┏━━
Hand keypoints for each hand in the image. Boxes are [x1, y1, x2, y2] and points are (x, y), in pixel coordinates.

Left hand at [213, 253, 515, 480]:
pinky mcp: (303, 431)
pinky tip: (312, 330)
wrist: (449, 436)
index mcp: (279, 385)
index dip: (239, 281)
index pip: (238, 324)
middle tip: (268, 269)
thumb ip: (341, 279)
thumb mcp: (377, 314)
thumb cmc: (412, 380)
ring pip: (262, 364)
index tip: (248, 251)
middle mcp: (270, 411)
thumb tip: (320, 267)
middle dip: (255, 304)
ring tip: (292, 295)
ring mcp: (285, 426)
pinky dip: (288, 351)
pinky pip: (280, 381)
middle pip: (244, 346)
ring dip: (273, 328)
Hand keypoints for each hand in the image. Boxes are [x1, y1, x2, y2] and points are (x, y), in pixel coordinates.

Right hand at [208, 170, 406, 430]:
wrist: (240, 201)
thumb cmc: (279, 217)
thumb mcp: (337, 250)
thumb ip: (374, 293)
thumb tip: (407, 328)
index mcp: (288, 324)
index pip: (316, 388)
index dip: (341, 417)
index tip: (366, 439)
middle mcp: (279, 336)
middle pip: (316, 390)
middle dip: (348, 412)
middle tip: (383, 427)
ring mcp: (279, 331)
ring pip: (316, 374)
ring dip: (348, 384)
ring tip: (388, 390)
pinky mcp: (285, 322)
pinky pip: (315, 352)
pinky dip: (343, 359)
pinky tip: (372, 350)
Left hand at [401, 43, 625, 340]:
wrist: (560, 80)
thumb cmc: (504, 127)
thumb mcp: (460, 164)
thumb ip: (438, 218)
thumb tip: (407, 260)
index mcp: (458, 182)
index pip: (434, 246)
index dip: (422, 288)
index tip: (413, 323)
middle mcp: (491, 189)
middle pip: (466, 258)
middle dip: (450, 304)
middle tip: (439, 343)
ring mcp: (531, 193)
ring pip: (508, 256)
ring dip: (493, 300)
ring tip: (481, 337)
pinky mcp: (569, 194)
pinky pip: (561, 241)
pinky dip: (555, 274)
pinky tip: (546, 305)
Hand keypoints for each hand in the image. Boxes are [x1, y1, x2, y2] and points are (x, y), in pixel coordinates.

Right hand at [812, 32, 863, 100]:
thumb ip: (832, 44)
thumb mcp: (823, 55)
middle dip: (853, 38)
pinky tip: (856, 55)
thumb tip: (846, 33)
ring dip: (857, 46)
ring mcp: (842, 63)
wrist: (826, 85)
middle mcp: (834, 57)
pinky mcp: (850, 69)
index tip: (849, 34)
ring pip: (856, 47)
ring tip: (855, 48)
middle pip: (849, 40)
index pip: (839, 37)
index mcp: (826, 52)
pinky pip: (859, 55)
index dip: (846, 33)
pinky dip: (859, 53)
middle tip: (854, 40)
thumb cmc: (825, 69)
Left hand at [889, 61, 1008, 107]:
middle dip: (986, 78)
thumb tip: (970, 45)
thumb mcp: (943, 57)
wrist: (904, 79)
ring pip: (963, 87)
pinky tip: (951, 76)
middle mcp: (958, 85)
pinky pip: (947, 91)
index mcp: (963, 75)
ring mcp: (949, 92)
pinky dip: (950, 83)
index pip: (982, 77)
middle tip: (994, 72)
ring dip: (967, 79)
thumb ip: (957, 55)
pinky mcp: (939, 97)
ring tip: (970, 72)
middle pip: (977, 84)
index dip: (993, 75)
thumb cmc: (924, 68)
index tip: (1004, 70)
┗━━
- **Exercise directions**: Write the entries out again verbatim, every one of them.

- **The completed task**:
Hand keypoints for each hand in the image. Boxes are [x1, y1, x2, y2] and points are (x, y), in pixel coordinates.

Left hand at [213, 253, 515, 480]:
pinky mcp: (303, 431)
pinky tip: (312, 330)
wrist: (449, 436)
index mcp: (279, 385)
index dip: (239, 281)
index pip: (238, 324)
middle tip: (268, 269)
thumb ip: (341, 279)
thumb mcp: (377, 314)
thumb cmc: (412, 380)
ring pip: (262, 364)
index tip: (248, 251)
middle mcp: (270, 411)
thumb tip: (320, 267)
middle dip: (255, 304)
ring tip: (292, 295)
ring mcp: (285, 426)
pinky dip: (288, 351)
pinky pip: (280, 381)
middle pip: (244, 346)
ring dip: (273, 328)
Hand keypoints for each hand in the image. Boxes are [x1, y1, x2, y2] and points are (x, y), in pixel coordinates.

Right hand at [208, 170, 406, 430]:
wrist: (240, 201)
thumb cmc: (279, 217)
thumb mcp: (337, 250)
thumb ip: (374, 293)
thumb tip: (407, 328)
index mcp: (288, 324)
index pip: (316, 388)
index dip: (341, 417)
index tip: (366, 439)
middle mcp: (279, 336)
middle pip: (316, 390)
middle dip: (348, 412)
middle tip: (383, 427)
ring mcp: (279, 331)
ring pip: (316, 374)
ring dip: (348, 384)
ring tip: (388, 390)
pinky mcp: (285, 322)
pinky pip: (315, 352)
pinky dip: (343, 359)
pinky tip: (372, 350)
Left hand at [401, 43, 625, 340]:
wrist: (560, 80)
thumb cmc: (504, 127)
thumb mcp: (460, 164)
thumb ip: (438, 218)
thumb tip: (407, 260)
index mcp: (458, 182)
index pip: (434, 246)
index dip: (422, 288)
index tip: (413, 323)
middle mcp: (491, 189)
middle pip: (466, 258)
middle dip: (450, 304)
middle tip: (439, 343)
ring mcp: (531, 193)
ring pip: (508, 256)
ring dip: (493, 300)
ring tip: (481, 337)
pinky mcp: (569, 194)
pinky pip: (561, 241)
pinky dip: (555, 274)
pinky tip: (546, 305)
Hand keypoints for each hand in the image. Boxes are [x1, y1, x2, y2] and points are (x, y), in pixel coordinates.

Right hand at [812, 32, 863, 100]:
thumb ip: (832, 44)
thumb mcp: (823, 55)
middle dip: (853, 38)
pinky tip: (856, 55)
thumb tip: (846, 33)
ring dip: (857, 46)
ring mcp: (842, 63)
wrist: (826, 85)
middle mcp: (834, 57)
pinky mcp: (850, 69)
index tip: (849, 34)
ring pip: (856, 47)
ring tip: (855, 48)
middle pip: (849, 40)
index pip: (839, 37)
index mcp: (826, 52)
pinky pip: (859, 55)
index dip: (846, 33)
pinky dip: (859, 53)
middle tip: (854, 40)
thumb cmc: (825, 69)
Left hand at [889, 61, 1008, 107]:
middle dip: (986, 78)
thumb tip: (970, 45)
thumb mcp: (943, 57)
wrist: (904, 79)
ring pip: (963, 87)
pinky tip: (951, 76)
middle mcp: (958, 85)
pinky pip: (947, 91)
index mcp: (963, 75)
ring mcp: (949, 92)
pinky dip: (950, 83)
index pip: (982, 77)
middle tip: (994, 72)
ring dip: (967, 79)
thumb ip: (957, 55)
pinky mcp: (939, 97)
ring tip: (970, 72)
middle pip: (977, 84)
index dip: (993, 75)
thumb cmc: (924, 68)
index tip: (1004, 70)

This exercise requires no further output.